Upper bound on the evolved fitness

I also calculate an upper bound for the fitness of the evolved libraries by using a theorem from the theory of error-correcting codes (1986). Assume that we distribute the A antibodies over the space of 2^L pathogen bit strings in such a way that each antibody a_i covers a set S_i of volume V_i, corresponding to the number of pathogens up to Hamming distance d from antibody a_i. Assume that all sets S_i are disjoint and of equal size. In the best situation, there exists a Hamming distance d such that the sets S_i together exactly cover the space of 2^L pathogens. Since

$$V_i = \sum_{h=0}^d {L \choose h},$$

this yields the inequality

$$A \sum_{h=0}^d {L \choose h} \leq 2^L,$$ (2.2)
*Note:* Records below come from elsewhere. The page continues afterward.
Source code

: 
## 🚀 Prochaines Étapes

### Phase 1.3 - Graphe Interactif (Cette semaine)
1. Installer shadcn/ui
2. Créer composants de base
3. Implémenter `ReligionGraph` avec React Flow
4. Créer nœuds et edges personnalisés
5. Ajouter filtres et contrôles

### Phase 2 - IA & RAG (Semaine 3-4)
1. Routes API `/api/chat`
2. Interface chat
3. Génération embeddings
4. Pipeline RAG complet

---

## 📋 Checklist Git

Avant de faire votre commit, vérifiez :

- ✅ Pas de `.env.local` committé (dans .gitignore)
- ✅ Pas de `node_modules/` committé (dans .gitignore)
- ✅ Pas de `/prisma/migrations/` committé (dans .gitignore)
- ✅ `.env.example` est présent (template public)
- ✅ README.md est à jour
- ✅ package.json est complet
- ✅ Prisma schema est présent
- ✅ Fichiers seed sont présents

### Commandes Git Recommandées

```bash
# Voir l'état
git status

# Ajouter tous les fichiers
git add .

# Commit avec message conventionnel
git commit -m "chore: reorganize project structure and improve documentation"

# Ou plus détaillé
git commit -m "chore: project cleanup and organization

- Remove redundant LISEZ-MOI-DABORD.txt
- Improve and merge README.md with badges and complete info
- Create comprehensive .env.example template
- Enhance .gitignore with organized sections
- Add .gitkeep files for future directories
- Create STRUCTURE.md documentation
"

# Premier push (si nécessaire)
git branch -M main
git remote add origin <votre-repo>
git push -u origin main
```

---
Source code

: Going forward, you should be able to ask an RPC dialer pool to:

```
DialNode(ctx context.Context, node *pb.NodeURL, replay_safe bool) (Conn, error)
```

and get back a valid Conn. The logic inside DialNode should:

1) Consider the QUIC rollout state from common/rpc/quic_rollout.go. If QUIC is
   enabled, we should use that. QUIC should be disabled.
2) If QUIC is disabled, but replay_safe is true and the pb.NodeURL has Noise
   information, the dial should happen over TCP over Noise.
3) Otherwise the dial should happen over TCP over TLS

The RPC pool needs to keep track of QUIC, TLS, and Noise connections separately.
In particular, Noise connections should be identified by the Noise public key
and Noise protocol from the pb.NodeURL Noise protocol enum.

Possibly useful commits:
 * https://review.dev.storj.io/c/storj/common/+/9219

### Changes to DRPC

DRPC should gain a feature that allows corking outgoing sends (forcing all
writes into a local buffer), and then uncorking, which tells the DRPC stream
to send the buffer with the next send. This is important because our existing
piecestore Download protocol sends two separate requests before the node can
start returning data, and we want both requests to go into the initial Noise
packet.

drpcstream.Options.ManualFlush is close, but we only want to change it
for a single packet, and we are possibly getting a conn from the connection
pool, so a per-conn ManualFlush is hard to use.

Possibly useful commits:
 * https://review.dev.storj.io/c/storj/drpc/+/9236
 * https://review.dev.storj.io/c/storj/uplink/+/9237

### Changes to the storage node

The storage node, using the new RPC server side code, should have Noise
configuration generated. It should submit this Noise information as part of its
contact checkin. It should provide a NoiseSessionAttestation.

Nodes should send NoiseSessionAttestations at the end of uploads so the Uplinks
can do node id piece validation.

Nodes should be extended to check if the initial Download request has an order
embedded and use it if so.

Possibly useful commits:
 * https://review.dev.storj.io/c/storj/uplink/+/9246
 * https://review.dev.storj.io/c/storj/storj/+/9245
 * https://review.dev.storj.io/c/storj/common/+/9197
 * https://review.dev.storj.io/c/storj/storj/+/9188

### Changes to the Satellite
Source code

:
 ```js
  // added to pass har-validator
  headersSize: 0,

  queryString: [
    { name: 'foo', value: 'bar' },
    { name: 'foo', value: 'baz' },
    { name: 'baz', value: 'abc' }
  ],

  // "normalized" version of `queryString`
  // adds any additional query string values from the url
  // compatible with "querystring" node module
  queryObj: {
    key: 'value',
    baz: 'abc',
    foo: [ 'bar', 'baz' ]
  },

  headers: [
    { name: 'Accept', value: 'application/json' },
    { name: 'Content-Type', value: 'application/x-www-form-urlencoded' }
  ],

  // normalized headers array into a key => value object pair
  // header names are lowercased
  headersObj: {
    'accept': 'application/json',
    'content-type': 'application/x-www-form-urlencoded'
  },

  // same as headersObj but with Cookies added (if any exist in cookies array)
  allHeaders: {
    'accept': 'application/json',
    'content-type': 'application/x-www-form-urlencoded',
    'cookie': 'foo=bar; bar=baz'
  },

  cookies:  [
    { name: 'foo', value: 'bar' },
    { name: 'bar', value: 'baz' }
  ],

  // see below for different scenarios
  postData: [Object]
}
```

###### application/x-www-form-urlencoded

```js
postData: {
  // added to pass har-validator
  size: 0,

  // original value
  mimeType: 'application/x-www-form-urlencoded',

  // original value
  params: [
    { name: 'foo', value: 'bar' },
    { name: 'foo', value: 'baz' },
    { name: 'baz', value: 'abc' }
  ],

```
In the theory of error-correcting codes, this inequality is known as the sphere-packing or Hamming bound. The library is "perfect" if equality holds. The fitness f_u of such a perfect library is given by

$$f_u = 1 - \frac{\sum_{i=0}^d i {L \choose i}}{\sum_{i=0}^d L {L \choose i}}.$$

However, it may be that a "perfect" library cannot be constructed. That is, there is no value of d for which the A disjoint Hamming distance d-balls around the antibodies cover the space completely. In this situation, we first determine the maximum value of d for which the inequality still holds. Each antibody will cover a ball of pathogens around itself, up to Hamming distance d. The rest of the pathogen strings, that do not fall in any of the A Hamming distance d-balls around the antibodies, will be at Hamming distance d+1 from at least one of the antibodies. Thus, given this value d, the upper bound on the fitness will be given by

$$f_u = \frac{A \sum_{i=0}^d (L - i){L \choose i} + \left(2^L - A \sum_{i=0}^d {L \choose i} \right)(L - (d+1))}{L 2^L}.$$